Et puis ça sonne. Et puis rendez-vous chez le proviseur. Encore, routine. Tu dis à Isaac, m’attends pas t’inquiète, j’rentrerais à pieds, ça risque de prendre du temps. En réalité, tu sais que ça durera cinq minutes à peine, juste assez pour te dire que tu merdes, pour que tu fermes ta gueule, que tu lui donnes pas de réponse, que tu l’entendes soupirer, signe que tu peux filer. Oh oui, tu sais que ce sera pas long du tout, juste cinq minutes consacrés pour avoir le sentiment de bien travailler, de bien gérer son lycée, mais tu veux pas qu’Isaac pose les questions après alors tu lui mens un peu. Tu touches ton collier. Pardon. Y’a même plus de conviction. Y’a les derniers rayons de soleil qui viennent éclaircir ta peau lorsque tu pousses la porte, lorsque le calvaire est fini, que tu vas enfin pouvoir détaler d’ici. Tu remets ton sac déglingué sur tes épaules, regard baissé sur tes chaussures, un jour tu te prendras un mur et les gens rirons.
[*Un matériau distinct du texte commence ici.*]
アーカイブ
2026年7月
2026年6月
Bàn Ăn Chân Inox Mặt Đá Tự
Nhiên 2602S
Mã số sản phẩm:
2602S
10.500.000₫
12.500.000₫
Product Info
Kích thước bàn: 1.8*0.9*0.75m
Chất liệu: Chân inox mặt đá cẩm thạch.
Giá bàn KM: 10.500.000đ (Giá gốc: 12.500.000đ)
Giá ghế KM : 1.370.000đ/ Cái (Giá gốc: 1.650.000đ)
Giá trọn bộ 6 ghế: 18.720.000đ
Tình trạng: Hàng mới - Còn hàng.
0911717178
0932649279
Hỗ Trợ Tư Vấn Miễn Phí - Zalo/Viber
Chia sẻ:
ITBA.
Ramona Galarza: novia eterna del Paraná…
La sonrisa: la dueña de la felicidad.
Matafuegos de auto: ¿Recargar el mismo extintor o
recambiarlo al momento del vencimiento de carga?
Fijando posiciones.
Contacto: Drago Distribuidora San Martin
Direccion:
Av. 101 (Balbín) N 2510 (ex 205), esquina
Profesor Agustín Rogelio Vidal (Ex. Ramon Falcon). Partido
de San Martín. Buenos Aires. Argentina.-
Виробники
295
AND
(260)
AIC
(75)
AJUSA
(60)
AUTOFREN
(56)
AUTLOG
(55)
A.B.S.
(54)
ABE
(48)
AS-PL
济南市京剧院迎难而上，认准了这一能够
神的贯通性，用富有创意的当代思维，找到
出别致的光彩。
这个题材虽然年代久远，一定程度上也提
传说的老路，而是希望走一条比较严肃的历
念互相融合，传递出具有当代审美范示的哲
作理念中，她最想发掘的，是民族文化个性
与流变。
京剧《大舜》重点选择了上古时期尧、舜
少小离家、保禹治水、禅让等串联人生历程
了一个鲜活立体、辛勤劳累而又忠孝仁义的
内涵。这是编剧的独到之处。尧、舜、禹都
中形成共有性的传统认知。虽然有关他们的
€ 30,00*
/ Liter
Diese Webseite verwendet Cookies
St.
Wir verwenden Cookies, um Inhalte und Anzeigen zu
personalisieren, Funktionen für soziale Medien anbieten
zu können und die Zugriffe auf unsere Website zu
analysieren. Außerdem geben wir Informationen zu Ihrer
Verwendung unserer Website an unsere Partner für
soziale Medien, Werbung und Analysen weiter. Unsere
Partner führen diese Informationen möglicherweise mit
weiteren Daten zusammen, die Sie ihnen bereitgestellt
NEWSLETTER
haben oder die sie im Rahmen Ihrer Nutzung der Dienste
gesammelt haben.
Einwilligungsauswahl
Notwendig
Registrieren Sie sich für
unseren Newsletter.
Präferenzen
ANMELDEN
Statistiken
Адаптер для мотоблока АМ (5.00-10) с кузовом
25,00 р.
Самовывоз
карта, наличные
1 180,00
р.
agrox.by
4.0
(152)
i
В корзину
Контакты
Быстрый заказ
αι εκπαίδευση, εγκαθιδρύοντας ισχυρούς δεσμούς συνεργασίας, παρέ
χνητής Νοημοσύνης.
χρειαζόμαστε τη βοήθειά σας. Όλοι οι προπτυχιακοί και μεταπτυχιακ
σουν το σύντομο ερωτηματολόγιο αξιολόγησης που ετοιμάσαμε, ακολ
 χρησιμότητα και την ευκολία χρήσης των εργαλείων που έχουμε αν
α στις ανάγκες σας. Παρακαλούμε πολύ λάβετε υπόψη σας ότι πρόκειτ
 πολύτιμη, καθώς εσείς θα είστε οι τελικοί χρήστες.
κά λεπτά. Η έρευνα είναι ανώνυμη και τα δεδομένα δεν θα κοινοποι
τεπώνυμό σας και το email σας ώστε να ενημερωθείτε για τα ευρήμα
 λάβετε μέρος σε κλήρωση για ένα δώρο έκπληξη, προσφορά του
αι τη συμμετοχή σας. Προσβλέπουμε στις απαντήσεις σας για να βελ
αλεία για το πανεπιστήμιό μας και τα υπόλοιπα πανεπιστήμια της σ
Presque. Presque un mur. Y’a plein de couleur, y’a un air sucré qui s’élève. Tu l’avais oublié. Tu baisses les yeux vers ses bonbons, tu cognes ton épaule à son bras pour pouvoir passer, pour lui dire de dégager. Il te suit (forcément), il continue de faire vibrer ses cordes vocales, et t’essaies de rester stoïque, « non… », marmonné, agacé, tu le traines sur quelques minutes pour l’éloigner du lycée, pour que les gens arrêtent de le regarder, arrête de vous regarder, qu’ils s’imaginent, que les rumeurs filent. Et puis lorsque que la rue est vide, tu te tournes vers lui, « tu veux quoi encore ? », c’est agressive, c’est froid, mais c’est las, comme une autre routine qui s’installe, presque normal. Tiens te revoilà.